### Exercise objective
Could you print exactly the lines of the listing below, starting at the line that has "στην Αφρική και αυξανόμενη δραστηριότητα στη" and ending at the line that has "Ωστόσο, το κυβερνών", and only those lines?
Start of Block
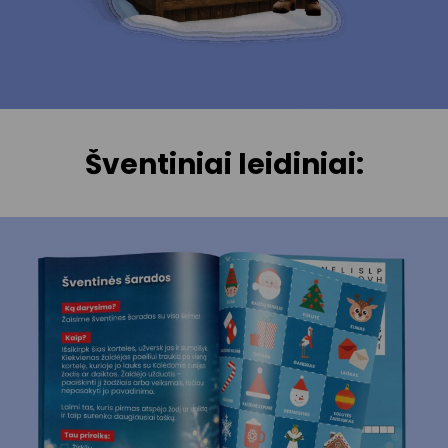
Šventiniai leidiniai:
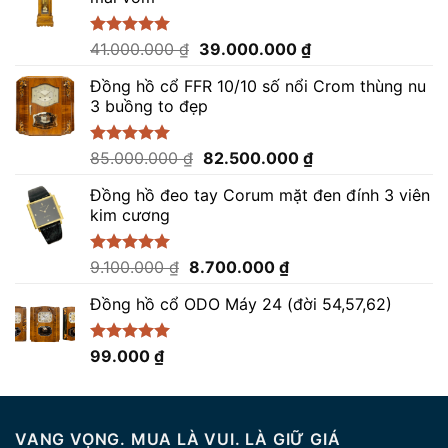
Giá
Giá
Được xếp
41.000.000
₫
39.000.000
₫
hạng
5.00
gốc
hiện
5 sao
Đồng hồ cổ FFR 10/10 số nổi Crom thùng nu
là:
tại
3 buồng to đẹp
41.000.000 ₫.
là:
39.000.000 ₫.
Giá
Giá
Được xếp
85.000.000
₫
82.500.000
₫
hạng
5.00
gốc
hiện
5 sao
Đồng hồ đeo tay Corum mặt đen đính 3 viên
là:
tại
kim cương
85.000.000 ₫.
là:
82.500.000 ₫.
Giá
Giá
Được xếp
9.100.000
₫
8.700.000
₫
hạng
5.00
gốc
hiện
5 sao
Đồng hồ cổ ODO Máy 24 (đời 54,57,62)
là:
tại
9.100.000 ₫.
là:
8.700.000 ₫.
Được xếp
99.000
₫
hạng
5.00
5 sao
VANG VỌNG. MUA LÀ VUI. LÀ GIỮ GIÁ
End of Block
Start of Block
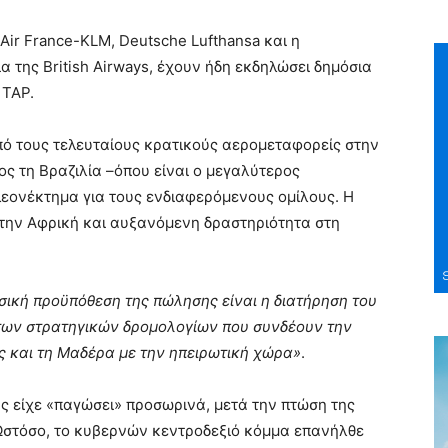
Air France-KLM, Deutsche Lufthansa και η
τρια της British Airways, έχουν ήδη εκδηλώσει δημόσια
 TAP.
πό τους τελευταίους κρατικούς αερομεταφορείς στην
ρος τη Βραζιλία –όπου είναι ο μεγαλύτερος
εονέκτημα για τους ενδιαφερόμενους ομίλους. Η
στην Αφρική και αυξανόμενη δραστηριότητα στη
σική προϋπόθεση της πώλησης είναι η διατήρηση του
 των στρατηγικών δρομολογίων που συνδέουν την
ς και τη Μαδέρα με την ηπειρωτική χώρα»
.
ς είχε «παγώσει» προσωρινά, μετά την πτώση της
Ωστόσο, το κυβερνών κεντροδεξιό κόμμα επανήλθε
End of Block
### Exercise answer
στην Αφρική και αυξανόμενη δραστηριότητα στη
σική προϋπόθεση της πώλησης είναι η διατήρηση του
 των στρατηγικών δρομολογίων που συνδέουν την
ς και τη Μαδέρα με την ηπειρωτική χώρα»
.
ς είχε «παγώσει» προσωρινά, μετά την πτώση της
Ωστόσο, το κυβερνών κεντροδεξιό κόμμα επανήλθε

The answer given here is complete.